QUOTED PASSAGE:
============

EP0018759A2

EP0018759A2 - Raster scanned character display apparatus with divided screen

Info

Publication number: EP0018759A2
Application number: EP80301265A
Authority: EP
Inventors: Takatoshi Enokizono
Original assignee: Toshiba Corp; Tokyo Shibaura Electric Co Ltd
Current assignee: Toshiba Corp
Priority date: 1979-04-27
Filing date: 1980-04-18
Publication date: 1980-11-12
Also published as: EP0018759B1; EP0018759A3; US4326201A; JPS5848105B2; DE3063430D1; JPS55143586A

Abstract

A display system with a single character generator is provided with a CRT controller (44). Raster address information produced from the CRT controller (44) and raster address information inverted by a raster address converting circuit (57) are applied to a multiplexer (55). The multiplexer (55) is further supplied with the most significant bit information of the refresh memory address information. Depending on a logical state of the most significant information, the multiplexer (55) selects the raster address information or the inverted raster address information outputted from the CRT controller (44) and supplies the selected one to the character generator. The display pattern information outputted from the character generator (54) is applied to bidirectional shift register (43). Depending on a logical state of the most significant bit information of the refresh memory address, the display pattern information shifts the display pattern information to the right or to the left. The output of the bidirectional shift register (43) is displayed on the CRT (22) and is supplied to the station #1 or station #2 by the mirror reflection.

============

RECORD EXTRACTS:

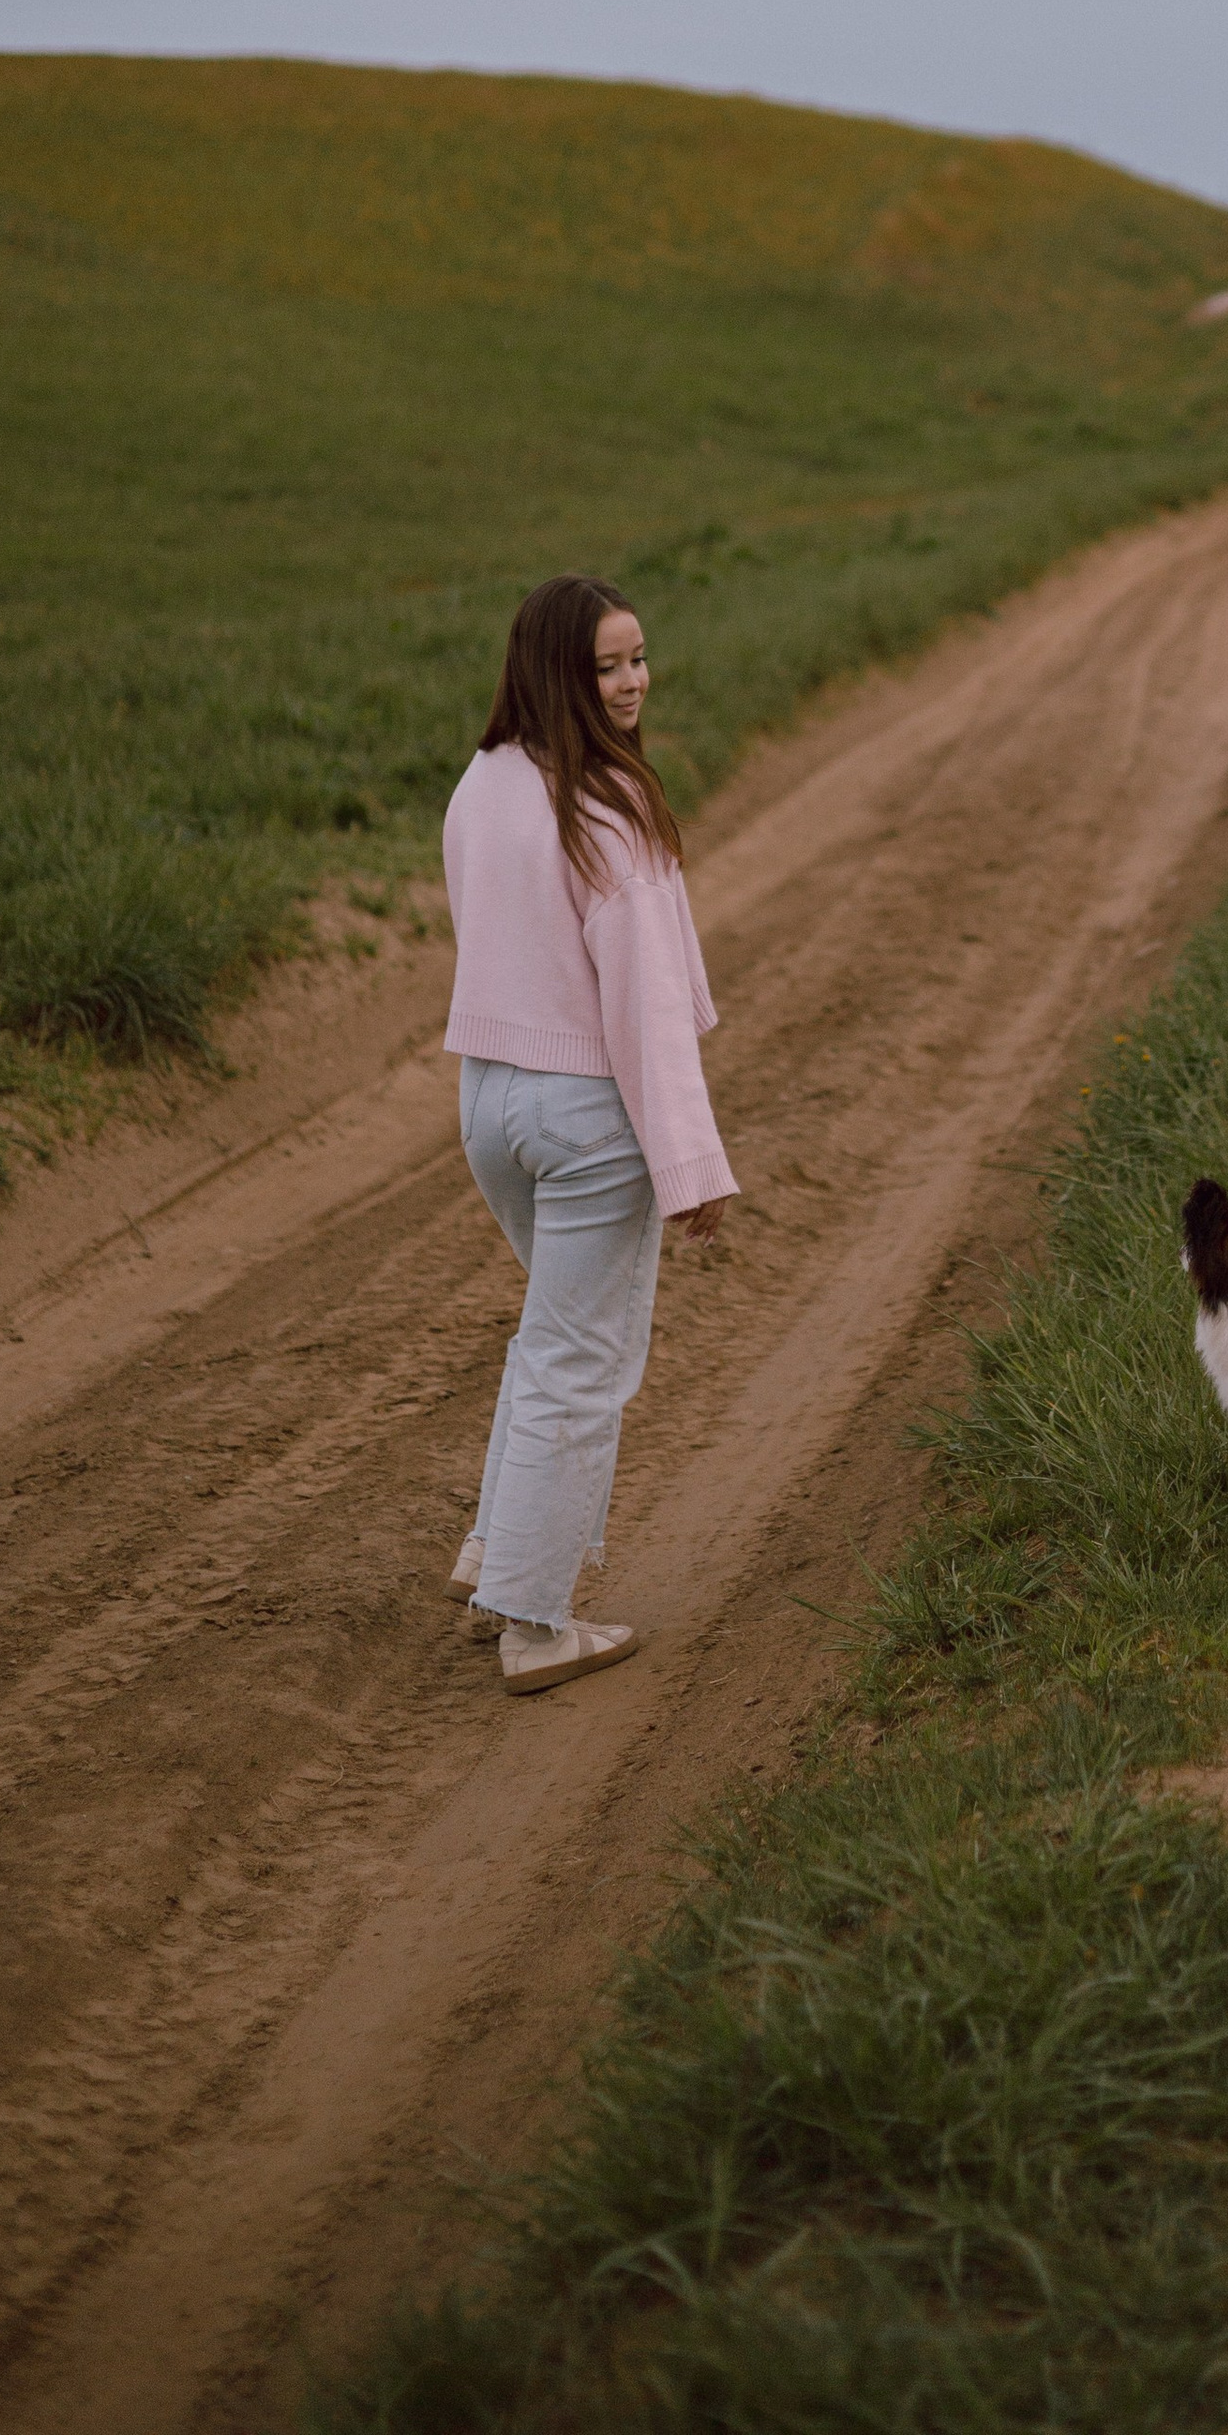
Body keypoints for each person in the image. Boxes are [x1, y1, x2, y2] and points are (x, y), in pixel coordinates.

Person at [439, 574, 736, 1694]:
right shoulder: (607, 807)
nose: (630, 682)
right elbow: (645, 1014)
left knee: (551, 1338)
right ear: (555, 671)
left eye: (638, 659)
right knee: (585, 1360)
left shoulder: (483, 783)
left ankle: (491, 1552)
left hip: (489, 1101)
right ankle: (534, 1621)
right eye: (606, 665)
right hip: (584, 1115)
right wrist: (688, 1166)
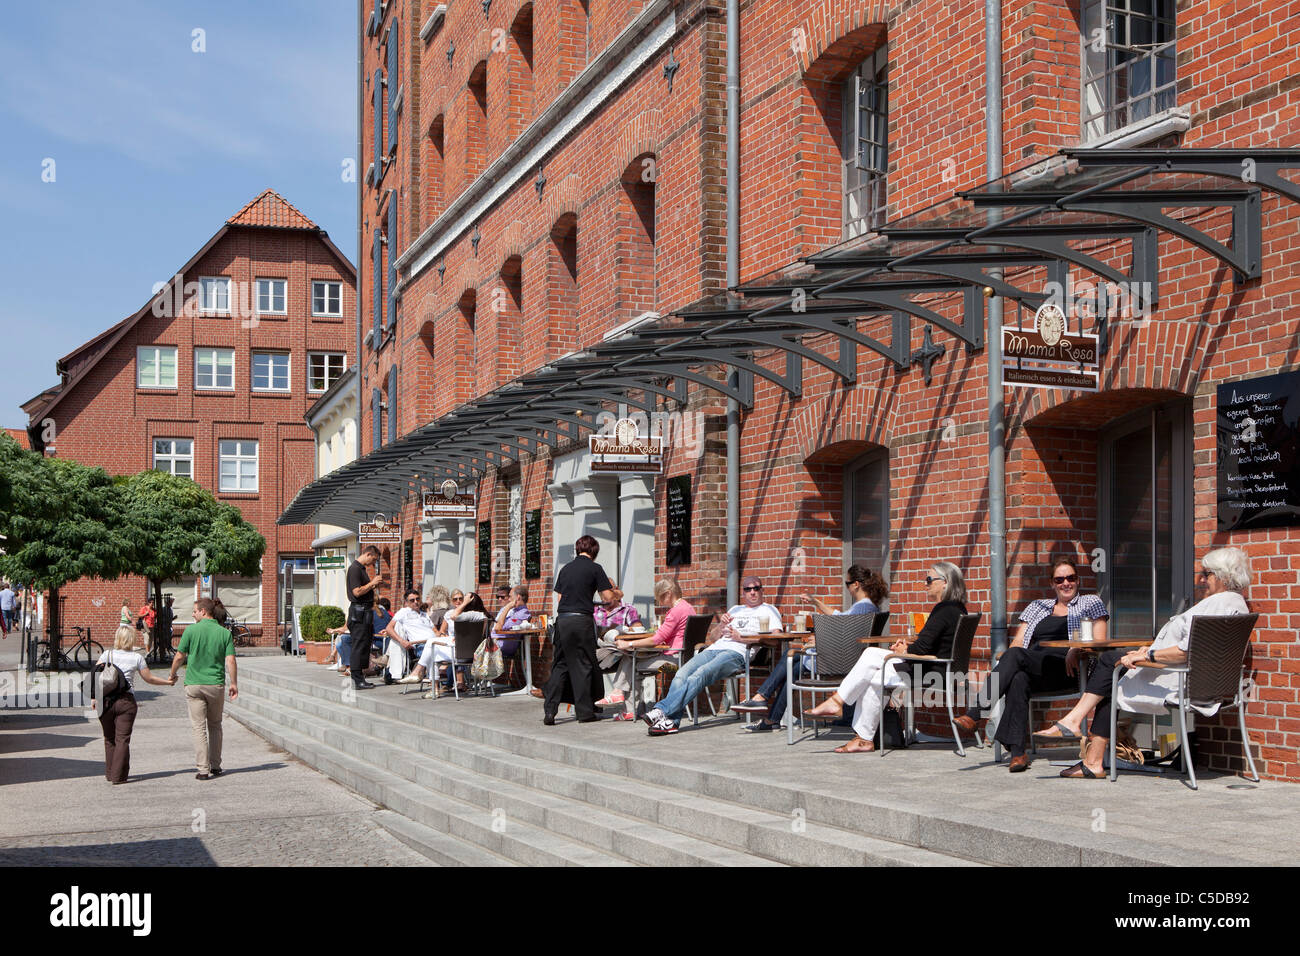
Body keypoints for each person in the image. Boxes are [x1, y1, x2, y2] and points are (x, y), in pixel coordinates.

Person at [1046, 547, 1252, 779]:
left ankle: (1081, 736)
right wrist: (1149, 651)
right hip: (1203, 682)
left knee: (1109, 667)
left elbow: (1186, 651)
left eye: (1207, 573)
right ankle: (1086, 746)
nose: (1202, 579)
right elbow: (1197, 649)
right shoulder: (1236, 605)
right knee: (1112, 669)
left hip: (1178, 680)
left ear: (1223, 576)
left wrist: (1147, 657)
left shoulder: (1216, 605)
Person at [953, 558, 1108, 772]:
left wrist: (1076, 648)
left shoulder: (1090, 603)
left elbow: (1100, 643)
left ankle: (976, 713)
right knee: (1017, 677)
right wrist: (1008, 659)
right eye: (1059, 579)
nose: (1066, 583)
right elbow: (1018, 644)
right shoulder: (1037, 607)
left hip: (1069, 670)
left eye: (1070, 578)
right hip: (1037, 668)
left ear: (1078, 580)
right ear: (1052, 583)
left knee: (1016, 659)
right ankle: (1018, 754)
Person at [805, 562, 968, 753]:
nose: (925, 584)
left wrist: (902, 651)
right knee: (873, 676)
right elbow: (931, 646)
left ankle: (839, 704)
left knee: (871, 654)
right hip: (940, 668)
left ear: (945, 583)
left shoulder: (944, 610)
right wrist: (906, 648)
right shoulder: (957, 609)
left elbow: (922, 649)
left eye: (929, 579)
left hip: (931, 670)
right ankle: (861, 736)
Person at [734, 565, 888, 731]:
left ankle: (763, 699)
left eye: (847, 584)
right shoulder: (867, 607)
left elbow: (844, 634)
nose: (848, 588)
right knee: (792, 666)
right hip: (846, 658)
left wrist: (820, 641)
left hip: (837, 662)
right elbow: (841, 621)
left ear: (856, 584)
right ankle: (770, 715)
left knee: (790, 656)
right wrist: (816, 603)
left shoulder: (862, 607)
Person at [643, 574, 780, 736]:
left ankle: (662, 710)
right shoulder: (735, 609)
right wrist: (721, 624)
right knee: (681, 674)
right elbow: (713, 638)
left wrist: (742, 638)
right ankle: (671, 722)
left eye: (756, 588)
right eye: (748, 589)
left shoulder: (769, 610)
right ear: (743, 592)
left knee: (700, 674)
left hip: (736, 652)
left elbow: (775, 640)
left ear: (761, 590)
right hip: (713, 649)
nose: (752, 592)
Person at [544, 535, 616, 725]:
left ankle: (550, 711)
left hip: (563, 620)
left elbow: (560, 599)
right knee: (583, 664)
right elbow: (608, 597)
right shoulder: (595, 568)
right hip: (581, 620)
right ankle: (584, 712)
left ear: (578, 550)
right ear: (594, 551)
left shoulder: (565, 569)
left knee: (560, 665)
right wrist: (616, 593)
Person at [602, 579, 695, 719]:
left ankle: (627, 705)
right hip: (685, 661)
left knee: (632, 661)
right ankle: (625, 703)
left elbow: (656, 639)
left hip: (672, 665)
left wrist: (629, 645)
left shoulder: (675, 611)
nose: (660, 603)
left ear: (668, 594)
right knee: (632, 661)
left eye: (660, 598)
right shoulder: (688, 607)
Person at [168, 598, 237, 780]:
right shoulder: (224, 633)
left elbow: (179, 656)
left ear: (204, 612)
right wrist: (234, 683)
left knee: (198, 727)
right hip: (215, 684)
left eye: (194, 611)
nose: (192, 614)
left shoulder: (190, 631)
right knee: (215, 725)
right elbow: (230, 660)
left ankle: (203, 770)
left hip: (194, 684)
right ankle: (216, 765)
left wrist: (172, 674)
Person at [97, 625, 175, 784]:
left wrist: (94, 698)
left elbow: (95, 676)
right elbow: (149, 678)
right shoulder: (137, 658)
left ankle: (110, 773)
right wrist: (167, 682)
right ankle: (119, 776)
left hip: (105, 701)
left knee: (109, 738)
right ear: (131, 640)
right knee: (122, 739)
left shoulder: (106, 654)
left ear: (117, 638)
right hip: (126, 701)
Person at [401, 591, 488, 694]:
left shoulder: (472, 614)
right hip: (470, 652)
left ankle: (421, 675)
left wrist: (464, 604)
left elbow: (454, 616)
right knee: (432, 647)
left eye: (464, 599)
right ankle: (431, 686)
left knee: (432, 648)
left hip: (462, 653)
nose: (461, 601)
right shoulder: (481, 615)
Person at [344, 545, 385, 690]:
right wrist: (372, 583)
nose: (373, 563)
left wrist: (372, 588)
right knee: (359, 645)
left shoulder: (361, 569)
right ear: (368, 554)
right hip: (359, 613)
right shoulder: (355, 569)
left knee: (364, 645)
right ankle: (357, 679)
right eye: (373, 559)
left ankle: (360, 677)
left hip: (364, 612)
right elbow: (356, 592)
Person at [385, 588, 445, 681]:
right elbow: (389, 628)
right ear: (406, 602)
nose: (416, 602)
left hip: (435, 643)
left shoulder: (424, 614)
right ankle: (434, 684)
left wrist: (440, 634)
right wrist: (402, 641)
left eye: (418, 599)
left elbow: (435, 631)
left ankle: (451, 682)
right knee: (433, 654)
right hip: (420, 645)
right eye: (412, 600)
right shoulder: (404, 612)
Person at [492, 584, 533, 661]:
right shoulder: (514, 611)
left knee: (475, 649)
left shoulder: (523, 613)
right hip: (497, 642)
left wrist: (507, 607)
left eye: (510, 596)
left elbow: (498, 628)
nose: (509, 600)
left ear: (518, 597)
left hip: (504, 645)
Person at [152, 595, 176, 663]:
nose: (172, 604)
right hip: (164, 628)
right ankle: (161, 653)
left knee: (168, 640)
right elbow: (160, 618)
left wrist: (172, 619)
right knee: (163, 641)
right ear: (167, 602)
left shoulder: (170, 610)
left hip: (168, 627)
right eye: (171, 602)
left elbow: (169, 619)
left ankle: (165, 652)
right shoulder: (163, 609)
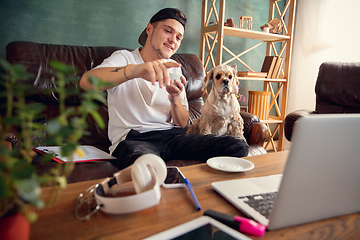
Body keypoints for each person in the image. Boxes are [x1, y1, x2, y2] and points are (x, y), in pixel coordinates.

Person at [80, 8, 248, 169]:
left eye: (178, 37)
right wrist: (134, 71)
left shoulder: (175, 68)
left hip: (173, 138)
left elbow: (182, 123)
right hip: (134, 140)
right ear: (149, 29)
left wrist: (175, 100)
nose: (173, 40)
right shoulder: (124, 58)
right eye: (168, 31)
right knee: (147, 166)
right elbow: (86, 82)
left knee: (237, 146)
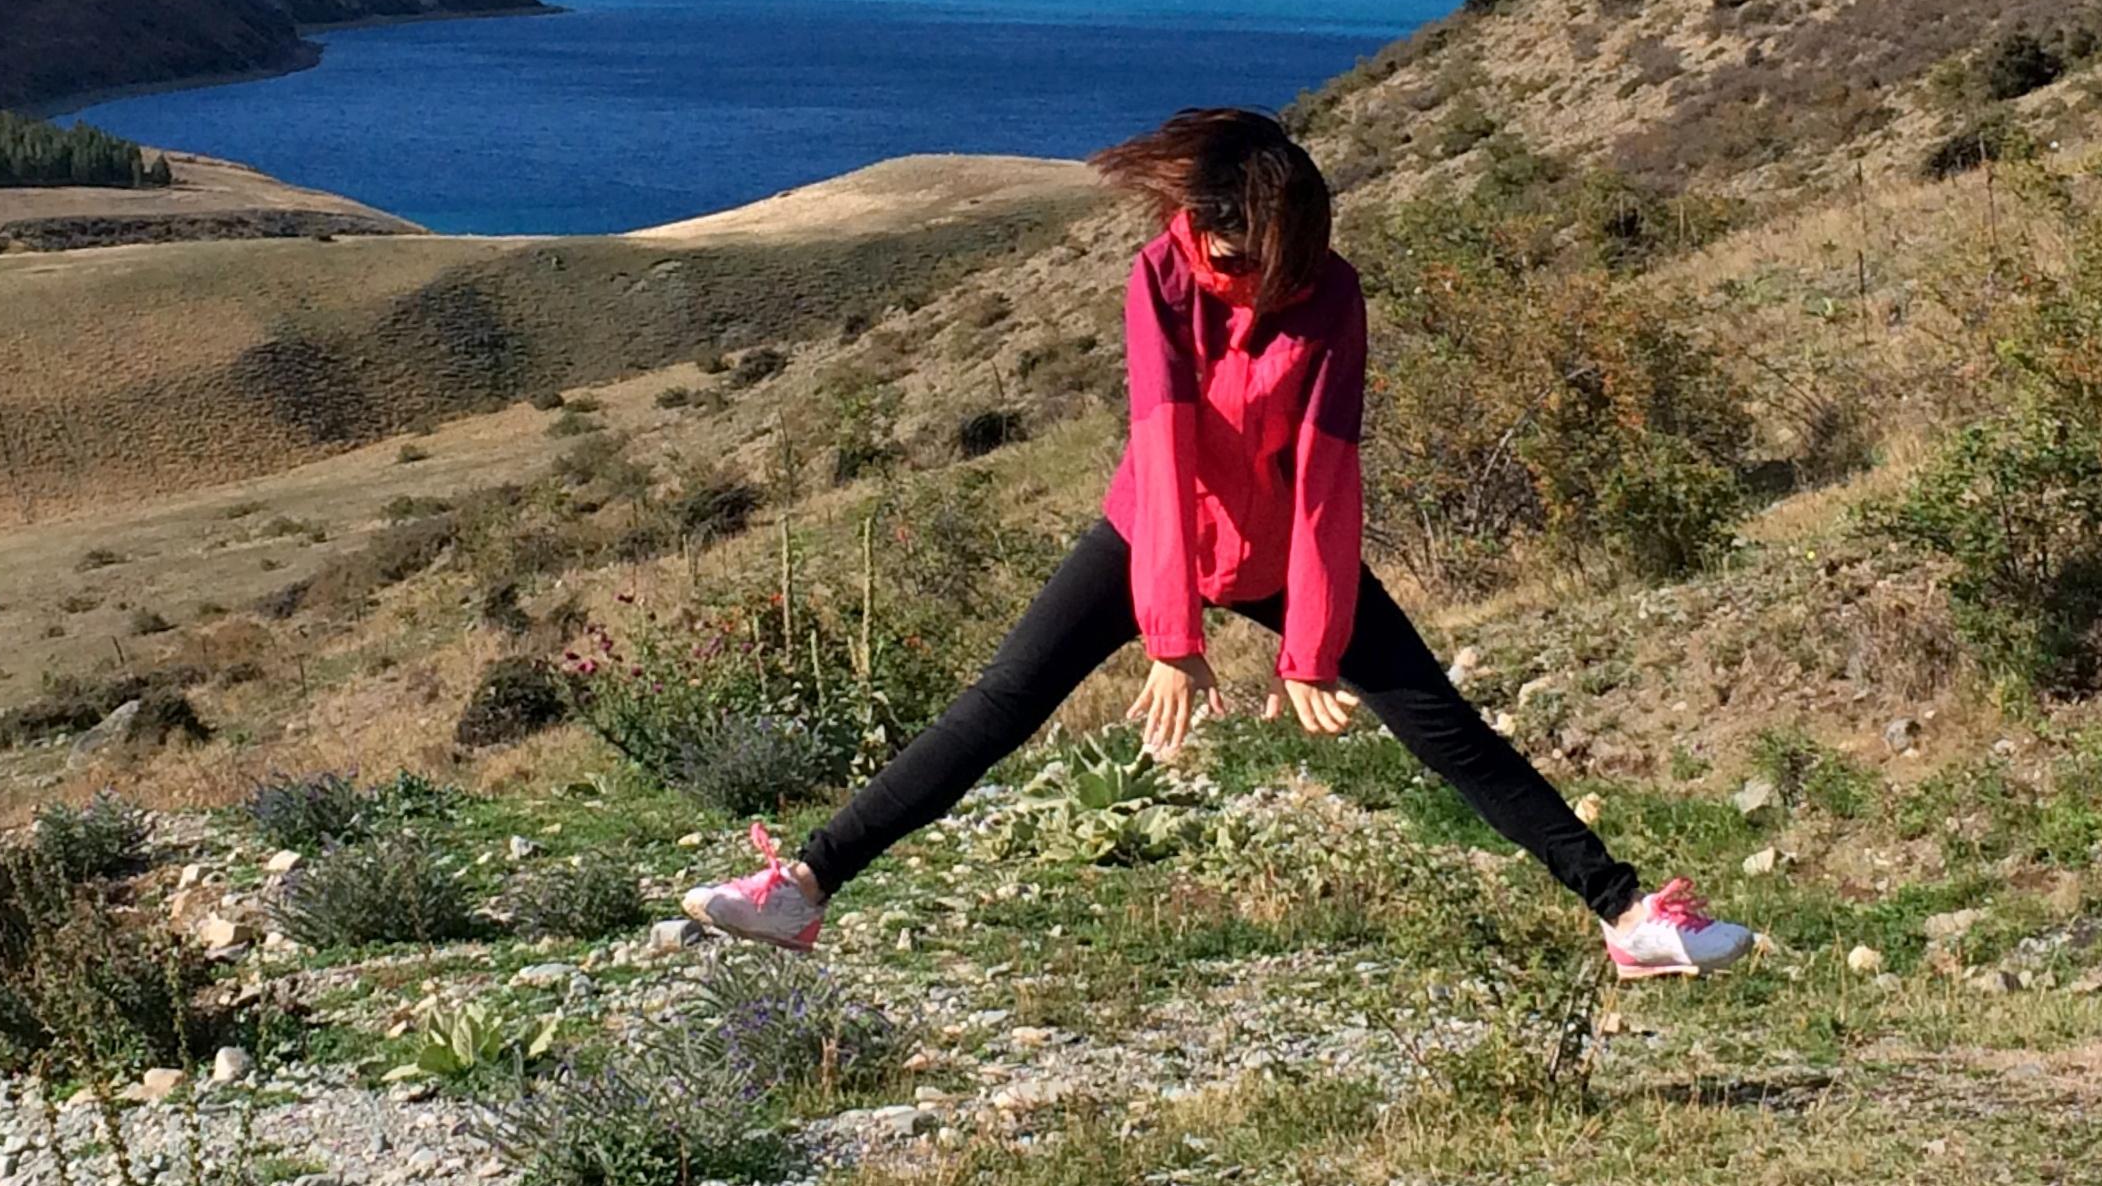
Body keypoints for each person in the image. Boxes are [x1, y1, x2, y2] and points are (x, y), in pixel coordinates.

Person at [685, 106, 1751, 982]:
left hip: (1287, 544)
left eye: (1261, 252)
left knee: (1445, 727)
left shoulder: (1332, 295)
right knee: (998, 706)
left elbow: (1330, 471)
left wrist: (1312, 649)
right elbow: (1166, 445)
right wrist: (1170, 630)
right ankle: (804, 891)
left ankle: (1628, 915)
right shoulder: (1160, 275)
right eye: (1224, 244)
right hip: (1154, 524)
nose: (1239, 266)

============

In the patent page on the divided-screen character display, what determines whether the bidirectional shift register shifts the display pattern information to the right or to the left? The records aren't needed for this.

The logical state of the most significant bit information of the refresh memory address.